Selecteer in de records hieronder alle regels die de tekenreeks "PEARL" bevatten en neem ze ongewijzigd over.

Items uit een dataset:
+===+

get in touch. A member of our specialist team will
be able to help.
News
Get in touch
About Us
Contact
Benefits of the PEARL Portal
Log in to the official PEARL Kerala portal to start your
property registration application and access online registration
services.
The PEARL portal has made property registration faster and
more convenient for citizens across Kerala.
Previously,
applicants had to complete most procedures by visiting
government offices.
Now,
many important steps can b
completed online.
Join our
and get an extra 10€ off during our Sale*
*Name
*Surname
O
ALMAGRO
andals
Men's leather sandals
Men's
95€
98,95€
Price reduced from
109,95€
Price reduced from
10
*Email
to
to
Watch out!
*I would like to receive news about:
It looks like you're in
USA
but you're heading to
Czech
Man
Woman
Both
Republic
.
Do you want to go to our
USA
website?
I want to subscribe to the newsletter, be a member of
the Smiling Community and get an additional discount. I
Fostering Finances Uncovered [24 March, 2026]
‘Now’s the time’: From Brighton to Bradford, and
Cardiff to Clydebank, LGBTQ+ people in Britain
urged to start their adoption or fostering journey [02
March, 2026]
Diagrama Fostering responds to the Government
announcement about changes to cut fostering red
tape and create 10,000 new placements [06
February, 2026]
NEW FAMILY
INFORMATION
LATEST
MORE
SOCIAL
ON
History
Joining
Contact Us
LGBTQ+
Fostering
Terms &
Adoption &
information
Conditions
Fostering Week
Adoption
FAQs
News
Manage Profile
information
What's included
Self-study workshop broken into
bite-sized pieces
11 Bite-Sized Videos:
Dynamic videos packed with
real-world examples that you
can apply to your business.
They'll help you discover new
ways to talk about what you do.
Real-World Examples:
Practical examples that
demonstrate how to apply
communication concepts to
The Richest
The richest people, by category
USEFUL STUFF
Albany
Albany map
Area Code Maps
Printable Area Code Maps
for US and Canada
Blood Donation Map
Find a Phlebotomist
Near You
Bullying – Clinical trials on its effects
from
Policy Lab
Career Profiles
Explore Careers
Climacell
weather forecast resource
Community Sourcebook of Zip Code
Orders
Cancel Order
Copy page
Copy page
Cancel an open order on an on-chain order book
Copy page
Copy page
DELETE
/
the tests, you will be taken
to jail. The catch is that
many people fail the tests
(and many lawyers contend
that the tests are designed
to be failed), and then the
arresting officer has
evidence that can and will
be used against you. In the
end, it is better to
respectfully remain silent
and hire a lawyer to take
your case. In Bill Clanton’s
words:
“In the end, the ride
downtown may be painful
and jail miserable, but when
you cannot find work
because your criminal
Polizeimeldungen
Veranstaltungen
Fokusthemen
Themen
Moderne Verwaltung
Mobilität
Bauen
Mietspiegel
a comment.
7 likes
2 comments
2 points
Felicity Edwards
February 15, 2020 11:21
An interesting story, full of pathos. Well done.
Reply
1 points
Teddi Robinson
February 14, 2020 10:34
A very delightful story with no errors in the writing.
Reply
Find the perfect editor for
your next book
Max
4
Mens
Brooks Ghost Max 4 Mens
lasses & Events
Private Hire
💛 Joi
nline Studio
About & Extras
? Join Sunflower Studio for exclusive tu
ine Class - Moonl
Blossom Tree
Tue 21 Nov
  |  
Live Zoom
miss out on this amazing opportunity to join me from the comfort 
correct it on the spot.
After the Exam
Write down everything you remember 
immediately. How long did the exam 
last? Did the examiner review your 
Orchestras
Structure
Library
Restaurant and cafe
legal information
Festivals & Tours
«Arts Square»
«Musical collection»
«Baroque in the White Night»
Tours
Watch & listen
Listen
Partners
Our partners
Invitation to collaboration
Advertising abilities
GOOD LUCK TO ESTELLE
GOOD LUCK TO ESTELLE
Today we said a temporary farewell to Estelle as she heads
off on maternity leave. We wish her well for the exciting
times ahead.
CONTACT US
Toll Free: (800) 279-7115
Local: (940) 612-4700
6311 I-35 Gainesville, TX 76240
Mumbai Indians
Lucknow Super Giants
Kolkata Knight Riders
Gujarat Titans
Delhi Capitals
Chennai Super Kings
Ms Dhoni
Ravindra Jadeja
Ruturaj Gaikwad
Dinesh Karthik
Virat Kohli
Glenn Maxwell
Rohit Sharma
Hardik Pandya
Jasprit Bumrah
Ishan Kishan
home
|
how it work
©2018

+===+

▶ _UITWERKING OPGAVE_
Benefits of the PEARL Portal
Log in to the official PEARL Kerala portal to start your
The PEARL portal has made property registration faster and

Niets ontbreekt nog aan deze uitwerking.